For baby boomers, these should be reasonably familiar terms. For millennials, only the UN may have some traction as its creaky wheels of international plenums continues to call attention at least periodically to events of concern of the moment.

But in the days that crafted the ending of one monstrous dictator but gave rise to the very real possibility of Soviet domination of Italy, of France, of Greece of Turkey among other non communist states, the question of whether America would revert to its pre-war isolationism was a very real fear.

Britain had few resources. America would need to decide if it could afford to sit out events. The signature events that would shape the American world view was both the appeasement of Adolf Hitler plus the sneak attack by Japan on Pearl Harbor. That the war had ended with America an undeniable world superpower was attended to by our victorious armies occupying part of Germany and then all of Japan.
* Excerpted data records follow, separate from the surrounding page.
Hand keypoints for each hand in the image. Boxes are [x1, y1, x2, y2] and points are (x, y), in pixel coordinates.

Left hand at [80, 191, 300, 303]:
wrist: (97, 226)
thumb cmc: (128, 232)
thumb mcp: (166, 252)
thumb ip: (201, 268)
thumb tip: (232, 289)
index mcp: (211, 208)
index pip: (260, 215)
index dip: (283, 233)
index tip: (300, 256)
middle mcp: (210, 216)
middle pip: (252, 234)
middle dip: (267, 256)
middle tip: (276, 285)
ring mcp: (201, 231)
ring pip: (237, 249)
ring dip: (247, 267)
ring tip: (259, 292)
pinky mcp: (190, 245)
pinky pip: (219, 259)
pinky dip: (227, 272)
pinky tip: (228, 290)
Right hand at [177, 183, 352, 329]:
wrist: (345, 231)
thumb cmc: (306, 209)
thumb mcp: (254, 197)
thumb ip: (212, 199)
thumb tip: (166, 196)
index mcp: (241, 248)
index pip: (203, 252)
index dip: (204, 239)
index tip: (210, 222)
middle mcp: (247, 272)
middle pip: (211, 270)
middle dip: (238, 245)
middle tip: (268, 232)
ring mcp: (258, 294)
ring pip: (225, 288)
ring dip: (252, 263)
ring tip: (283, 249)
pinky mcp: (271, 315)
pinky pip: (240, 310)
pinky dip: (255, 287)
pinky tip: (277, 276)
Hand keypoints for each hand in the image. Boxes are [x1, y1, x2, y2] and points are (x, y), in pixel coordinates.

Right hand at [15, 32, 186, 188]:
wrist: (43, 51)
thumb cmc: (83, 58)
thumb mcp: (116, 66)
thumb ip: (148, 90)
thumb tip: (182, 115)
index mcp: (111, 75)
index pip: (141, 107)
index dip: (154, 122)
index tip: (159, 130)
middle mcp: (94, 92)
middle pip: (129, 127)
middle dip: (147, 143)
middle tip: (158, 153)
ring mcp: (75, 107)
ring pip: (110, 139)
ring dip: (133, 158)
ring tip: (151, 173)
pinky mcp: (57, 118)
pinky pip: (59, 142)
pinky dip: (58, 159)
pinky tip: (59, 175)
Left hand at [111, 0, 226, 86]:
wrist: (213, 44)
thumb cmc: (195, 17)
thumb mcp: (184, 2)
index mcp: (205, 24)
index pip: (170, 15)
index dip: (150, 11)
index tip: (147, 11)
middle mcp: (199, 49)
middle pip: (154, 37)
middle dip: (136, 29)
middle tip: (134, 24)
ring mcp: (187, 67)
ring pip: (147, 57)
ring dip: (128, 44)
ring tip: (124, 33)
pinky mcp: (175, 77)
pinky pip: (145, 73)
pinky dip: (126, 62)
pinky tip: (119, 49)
And so, Truman and Vandenberg began to build a partnership. Truman, carrying the ball as President, wishing to see an international forum come into place for the resolution of conflict (hopefully before it began) in the United Nations and Vandenberg concluding that the United States was no longer free to hide behind its two vast oceans that the nation must be proactively engaged in diplomacy and alliances with nations which shared similar values. Otherwise, who would the United States have to trade with? What would the point of winning the war be if the peace would soon freeze into unpleasant relations between two equally fearful blocs of countries with neither wanting to repeat the mistakes of unpreparedness as each saw it?

Vandenberg can be seen as a man given to great intellectual conceit but one whose capabilities often justified the self importance. Truman, ever mindful of being examined through the prism of FDR’s shadow, is far more reliant on existing figures of stature including the heroic Gen. Marshall and clearly needs Vandenberg to help deliver the then majority Republicans in the senate to an expansive vison of an American presence on the world stage that had never existed before.

All of these issues were not casual. Americans wanted peace after the war. Though rich by any standard, Americans did not want to be “suckers” and just throw dough at a problem. But the central premise that enabled the Truman – Vandenberg partnership had been impressed upon America’s lawmakers. You don’t get to write all the rules of engagement when you are a superpower and non-entanglement or other words for minding one’s own business simply had no place when there was no one else.